• **Dataset excerpts**
*****

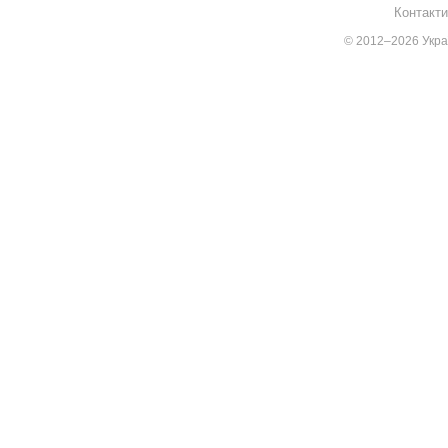
Контакти
© 2012–2026 Украї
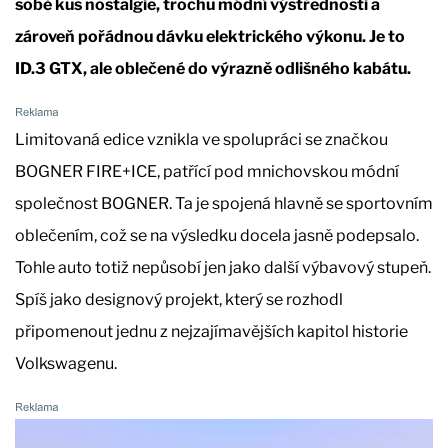
sobě kus nostalgie, trochu módní výstřednosti a
zároveň pořádnou dávku elektrického výkonu. Je to
ID.3 GTX, ale oblečené do výrazně odlišného kabátu.
Limitovaná edice vznikla ve spolupráci se značkou
BOGNER FIRE+ICE, patřící pod mnichovskou módní
společnost BOGNER. Ta je spojená hlavně se sportovním
oblečením, což se na výsledku docela jasně podepsalo.
Tohle auto totiž nepůsobí jen jako další výbavový stupeň.
Spíš jako designový projekt, který se rozhodl
připomenout jednu z nejzajímavějších kapitol historie
Volkswagenu.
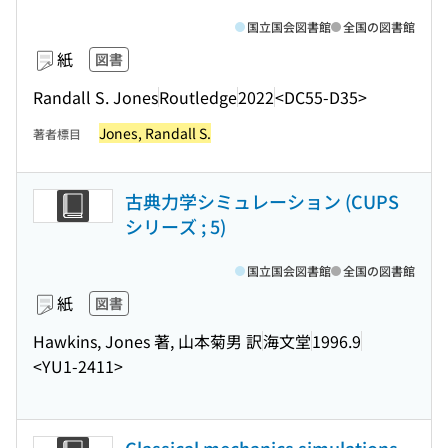
国立国会図書館
全国の図書館
紙
図書
Randall S. Jones
Routledge
2022
<DC55-D35>
Jones, Randall S.
著者標目
古典力学シミュレーション (CUPS
シリーズ ; 5)
国立国会図書館
全国の図書館
紙
図書
Hawkins, Jones 著, 山本菊男 訳
海文堂
1996.9
<YU1-2411>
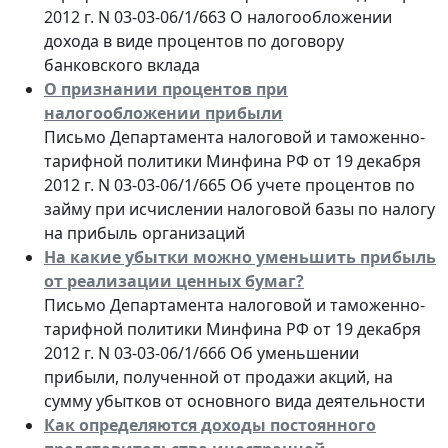
2012 г. N 03-03-06/1/663 О налогообложении
дохода в виде процентов по договору
банковского вклада
О признании процентов при
налогообложении прибыли
Письмо Департамента налоговой и таможенно-
тарифной политики Минфина РФ от 19 декабря
2012 г. N 03-03-06/1/665 Об учете процентов по
займу при исчислении налоговой базы по налогу
на прибыль организаций
На какие убытки можно уменьшить прибыль
от реализации ценных бумаг?
Письмо Департамента налоговой и таможенно-
тарифной политики Минфина РФ от 19 декабря
2012 г. N 03-03-06/1/666 Об уменьшении
прибыли, полученной от продажи акций, на
сумму убытков от основного вида деятельности
Как определяются доходы постоянного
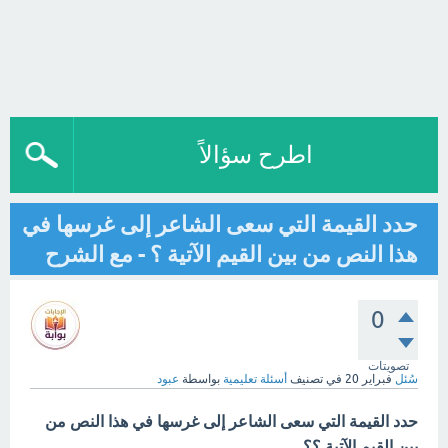
اطرح سؤالاً
حدد القيمة التي سعى الشاعر إلى غرسها في
هذا النص من بين القيم الآتية ؟ - مع الشرح
0
تصويتات
سُئل
فبراير 20
في تصنيف
أسئلة تعليمية
بواسطة
عبود
حدد القيمة التي سعى الشاعر إلى غرسها في هذا النص من
بين القيم الآتية ؟؟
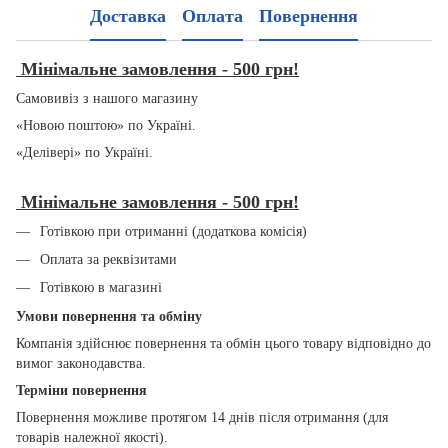
Доставка
Оплата
Повернення
Мінімальне замовлення - 500 грн!
Самовивіз з нашого магазину
«Новою поштою» по Україні.
«Делівері» по Україні.
Мінімальне замовлення - 500 грн!
Готівкою при отриманні (додаткова комісія)
Оплата за реквізитами
Готівкою в магазині
Умови повернення та обміну
Компанія здійснює повернення та обмін цього товару відповідно до
вимог законодавства.
Терміни повернення
Повернення можливе протягом 14 днів після отримання (для
товарів належної якості).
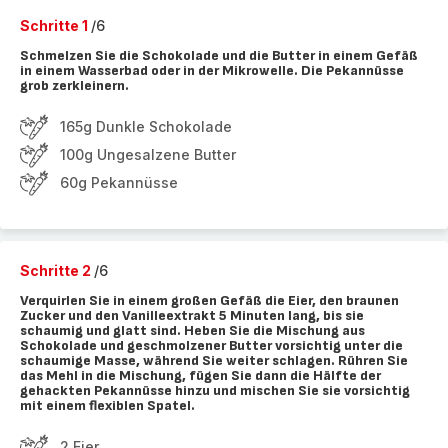
Schritte 1
/6
Schmelzen Sie die Schokolade und die Butter in einem Gefäß
in einem Wasserbad oder in der Mikrowelle. Die Pekannüsse
grob zerkleinern.
165g Dunkle Schokolade
100g Ungesalzene Butter
60g Pekannüsse
Schritte 2
/6
Verquirlen Sie in einem großen Gefäß die Eier, den braunen
Zucker und den Vanilleextrakt 5 Minuten lang, bis sie
schaumig und glatt sind. Heben Sie die Mischung aus
Schokolade und geschmolzener Butter vorsichtig unter die
schaumige Masse, während Sie weiter schlagen. Rühren Sie
das Mehl in die Mischung, fügen Sie dann die Hälfte der
gehackten Pekannüsse hinzu und mischen Sie sie vorsichtig
mit einem flexiblen Spatel.
2 Eier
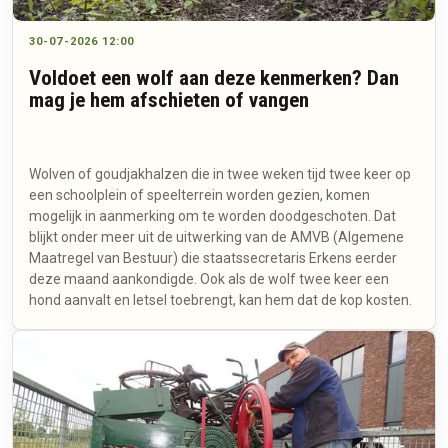
30-07-2026 12:00
Voldoet een wolf aan deze kenmerken? Dan
mag je hem afschieten of vangen
Wolven of goudjakhalzen die in twee weken tijd twee keer op
een schoolplein of speelterrein worden gezien, komen
mogelijk in aanmerking om te worden doodgeschoten. Dat
blijkt onder meer uit de uitwerking van de AMVB (Algemene
Maatregel van Bestuur) die staatssecretaris Erkens eerder
deze maand aankondigde. Ook als de wolf twee keer een
hond aanvalt en letsel toebrengt, kan hem dat de kop kosten.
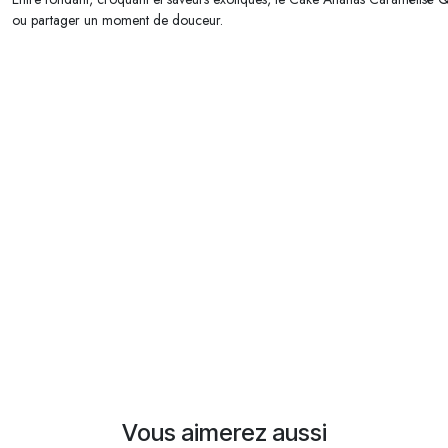
ou partager un moment de douceur.
Vous aimerez aussi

*****

• **Exercise details**
Please report every line among the entries that includes "Готівкою".

• **Exercise answer**
Готівкою при отриманні (додаткова комісія)
Готівкою в магазині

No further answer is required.